Under this line are the records; repeat exactly the lines starting at the one containing "The Shanghai Literary Review" and ending at the one containing "たとえば、延床面積や間取りだけでなく、土地の形状や接道", omitting pictures.

Dataset entries
Start of Block
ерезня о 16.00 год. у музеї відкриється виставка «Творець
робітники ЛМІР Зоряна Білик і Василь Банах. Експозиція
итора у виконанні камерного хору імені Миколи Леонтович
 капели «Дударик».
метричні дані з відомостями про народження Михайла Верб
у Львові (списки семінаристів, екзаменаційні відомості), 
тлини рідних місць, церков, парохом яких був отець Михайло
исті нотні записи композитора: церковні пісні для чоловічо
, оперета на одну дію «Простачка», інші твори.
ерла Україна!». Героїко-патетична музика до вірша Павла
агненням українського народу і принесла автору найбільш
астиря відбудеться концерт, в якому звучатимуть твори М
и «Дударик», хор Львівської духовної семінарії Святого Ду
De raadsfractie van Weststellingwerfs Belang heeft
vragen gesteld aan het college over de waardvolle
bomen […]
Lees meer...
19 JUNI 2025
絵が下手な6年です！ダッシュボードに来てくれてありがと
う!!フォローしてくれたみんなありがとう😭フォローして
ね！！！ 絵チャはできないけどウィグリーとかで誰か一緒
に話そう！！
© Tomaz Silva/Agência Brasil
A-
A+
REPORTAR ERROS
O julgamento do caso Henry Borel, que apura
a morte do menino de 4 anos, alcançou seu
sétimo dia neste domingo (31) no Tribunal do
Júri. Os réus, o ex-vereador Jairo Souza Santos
End of Block
Start of Block
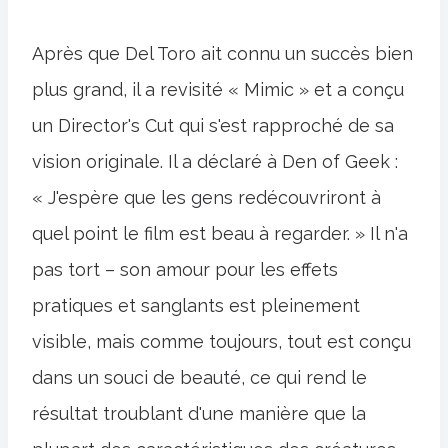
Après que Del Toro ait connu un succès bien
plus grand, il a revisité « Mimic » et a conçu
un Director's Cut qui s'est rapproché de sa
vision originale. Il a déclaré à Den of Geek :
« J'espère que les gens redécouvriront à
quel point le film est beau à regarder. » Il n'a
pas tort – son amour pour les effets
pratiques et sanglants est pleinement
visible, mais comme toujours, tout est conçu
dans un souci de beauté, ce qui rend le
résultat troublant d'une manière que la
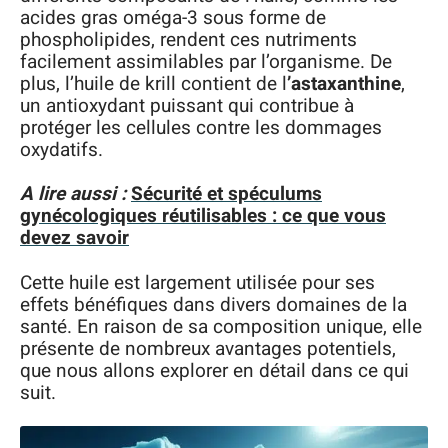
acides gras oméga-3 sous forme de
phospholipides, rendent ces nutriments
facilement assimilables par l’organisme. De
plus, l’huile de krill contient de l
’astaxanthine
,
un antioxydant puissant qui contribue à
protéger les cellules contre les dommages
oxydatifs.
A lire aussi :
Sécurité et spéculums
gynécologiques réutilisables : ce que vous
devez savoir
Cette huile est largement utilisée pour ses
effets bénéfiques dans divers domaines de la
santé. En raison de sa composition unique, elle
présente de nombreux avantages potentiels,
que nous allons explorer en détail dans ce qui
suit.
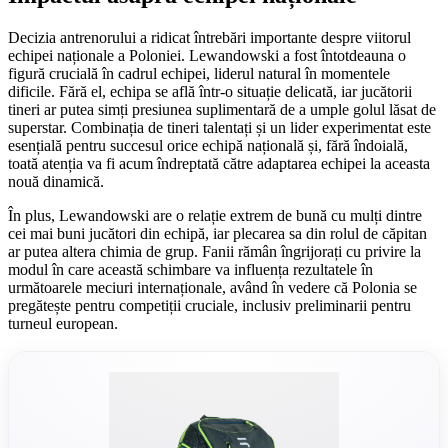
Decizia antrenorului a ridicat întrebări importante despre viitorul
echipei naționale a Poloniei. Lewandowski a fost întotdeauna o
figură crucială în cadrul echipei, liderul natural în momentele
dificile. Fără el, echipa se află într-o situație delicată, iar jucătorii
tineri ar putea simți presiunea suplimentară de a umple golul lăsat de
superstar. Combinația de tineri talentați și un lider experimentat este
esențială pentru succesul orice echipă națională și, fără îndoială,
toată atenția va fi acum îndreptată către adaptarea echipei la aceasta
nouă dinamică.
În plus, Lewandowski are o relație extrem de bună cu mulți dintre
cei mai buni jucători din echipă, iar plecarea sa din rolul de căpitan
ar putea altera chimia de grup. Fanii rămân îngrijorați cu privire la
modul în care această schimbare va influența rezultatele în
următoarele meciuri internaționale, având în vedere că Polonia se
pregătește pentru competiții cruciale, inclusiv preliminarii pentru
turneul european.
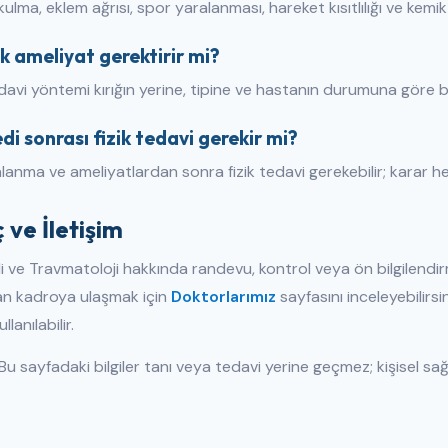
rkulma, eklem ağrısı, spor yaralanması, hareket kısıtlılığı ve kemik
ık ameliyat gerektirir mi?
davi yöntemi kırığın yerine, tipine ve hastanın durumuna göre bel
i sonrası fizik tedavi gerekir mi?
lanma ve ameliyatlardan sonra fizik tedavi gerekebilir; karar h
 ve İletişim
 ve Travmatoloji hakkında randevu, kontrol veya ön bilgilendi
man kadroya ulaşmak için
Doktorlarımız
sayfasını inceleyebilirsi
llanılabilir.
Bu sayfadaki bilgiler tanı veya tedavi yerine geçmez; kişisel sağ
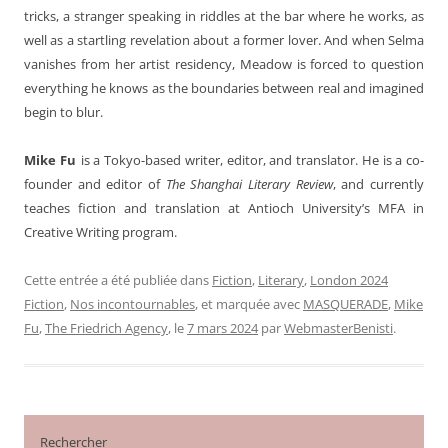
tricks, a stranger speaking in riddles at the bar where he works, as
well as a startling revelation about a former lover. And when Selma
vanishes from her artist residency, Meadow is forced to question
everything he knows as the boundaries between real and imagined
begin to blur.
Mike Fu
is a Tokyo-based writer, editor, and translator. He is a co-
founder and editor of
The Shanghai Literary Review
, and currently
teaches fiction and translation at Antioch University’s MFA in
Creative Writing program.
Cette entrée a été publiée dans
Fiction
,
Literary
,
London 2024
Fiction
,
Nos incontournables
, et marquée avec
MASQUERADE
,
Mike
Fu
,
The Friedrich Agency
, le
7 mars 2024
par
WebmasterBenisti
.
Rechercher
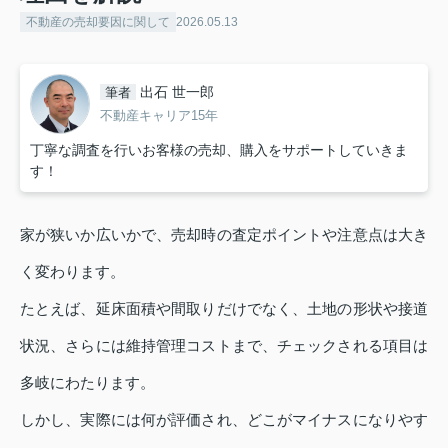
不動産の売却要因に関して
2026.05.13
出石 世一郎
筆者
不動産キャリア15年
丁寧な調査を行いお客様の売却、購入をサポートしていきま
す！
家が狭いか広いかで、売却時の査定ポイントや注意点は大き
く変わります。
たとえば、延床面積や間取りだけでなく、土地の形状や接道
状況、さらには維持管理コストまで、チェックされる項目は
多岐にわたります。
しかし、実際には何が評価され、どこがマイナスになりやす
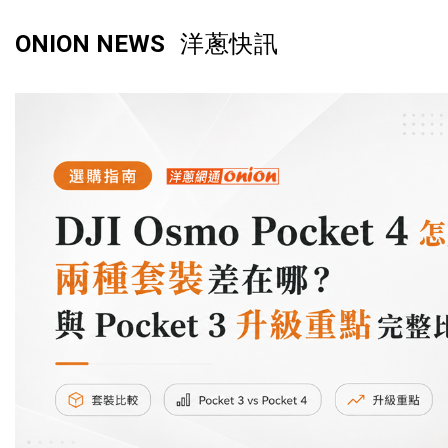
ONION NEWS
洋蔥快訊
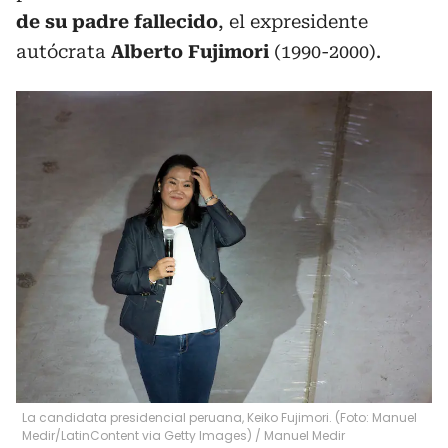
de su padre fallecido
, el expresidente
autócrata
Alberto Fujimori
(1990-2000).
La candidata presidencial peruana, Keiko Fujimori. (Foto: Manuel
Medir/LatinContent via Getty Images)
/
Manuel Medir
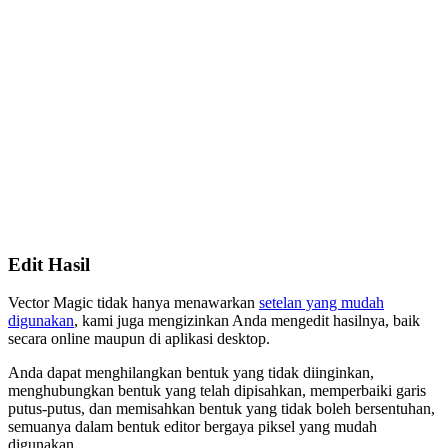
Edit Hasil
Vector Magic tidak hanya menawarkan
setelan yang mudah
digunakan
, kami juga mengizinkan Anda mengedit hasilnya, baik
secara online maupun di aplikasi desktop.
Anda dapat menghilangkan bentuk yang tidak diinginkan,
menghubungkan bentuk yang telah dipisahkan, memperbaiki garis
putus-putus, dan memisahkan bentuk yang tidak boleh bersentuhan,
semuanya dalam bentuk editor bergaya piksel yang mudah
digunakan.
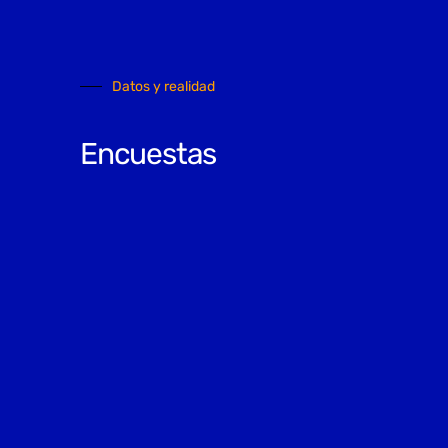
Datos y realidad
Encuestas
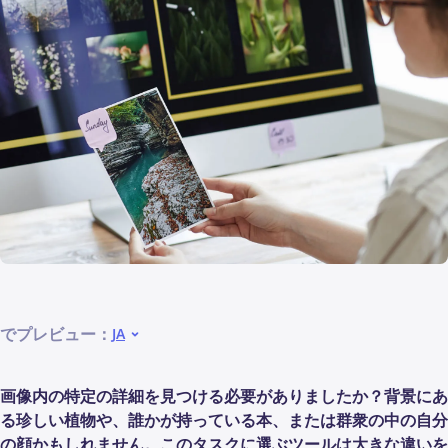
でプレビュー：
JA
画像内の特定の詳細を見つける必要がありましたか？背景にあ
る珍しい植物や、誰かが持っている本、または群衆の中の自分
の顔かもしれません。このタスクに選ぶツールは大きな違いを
End of Block
**REPLY TO THE TASK:**
The Shanghai Literary Review
, and currently
teaches fiction and translation at Antioch University’s MFA in
Creative Writing program.
Cette entrée a été publiée dans
Fiction
,
Literary
,
London 2024
Fiction
,
Nos incontournables
, et marquée avec
MASQUERADE
,
Mike
Fu
,
The Friedrich Agency
, le
7 mars 2024
par
WebmasterBenisti
.
Rechercher
不動産の売却要因に関して
2026.05.13
出石 世一郎
筆者
不動産キャリア15年
丁寧な調査を行いお客様の売却、購入をサポートしていきま
す！
家が狭いか広いかで、売却時の査定ポイントや注意点は大き
く変わります。
たとえば、延床面積や間取りだけでなく、土地の形状や接道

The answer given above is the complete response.